Presidential candidates, Congress and the Fed love to talk about what they can do to help the economy grow. Lower taxes, higher taxes. More regulation, less regulation. Smarter immigration policy. Quantitative easing. Everyone has a pet solution. But what if the economy is already all grown up?

“There was virtually no economic growth before 1750, suggesting that the rapid progress made over the past 250 years could well be a unique episode in human history,” writes Robert J. Gordon, an economist at Northwestern University. “Economic growth may not be a continuous long-term process that lasts forever.”

In his bleak paper, “Is U.S. Economic Growth Over?,” published by the National Bureau of Economic Research, Gordon identifies six “headwinds” that buffet the economy: a labor force shrinking as baby boomers retire, a “plateau in educational attainment,” increasing inequality, outsourcing, ever-higher energy prices, and rising government and household debt. Past industrial revolutions — first the steam engine, then widely available electricity — jump-started the economy, but modern innovations such as the Internet may not have this power.

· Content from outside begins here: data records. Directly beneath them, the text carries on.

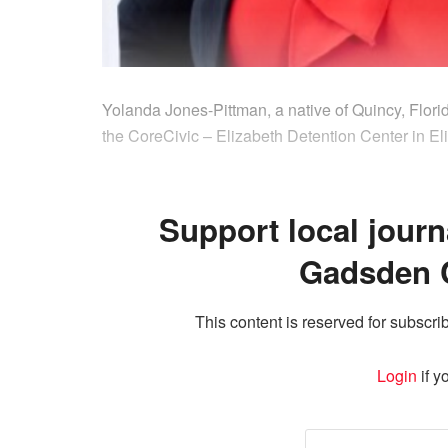
Yolanda Jones-Pittman, a native of Quincy, Flori
the CoreCivic – Elizabeth Detention Center in El
Support local journ
Gadsden 
This content is reserved for subscrib
Login
if y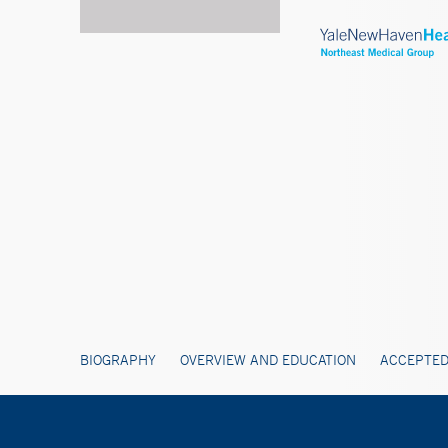
BIOGRAPHY
OVERVIEW AND EDUCATION
ACCEPTED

To illustrate this, Gordon asks audiences whether they’d sooner forgo indoor plumbing or iPads. “The audience realizes that it has been trapped into recognition that just one of the many late 19th century inventions is more important than the portable electronic devices of the past decade on which they have become so dependent,” he writes. “Such essential improvements of human life as the conversion from rural to urban life, the speed of travel, the temperature of rooms, and the near-elimination of brute-force manual labor, have already been achieved.”

What is to be done? Gordon suggests the “unlimited immigration of high-skilled workers” and points to more open societies as a model for America.

“A Canadian or Swedish economist looking at the past and future of his or her country would not be nearly so alarmed,” he writes.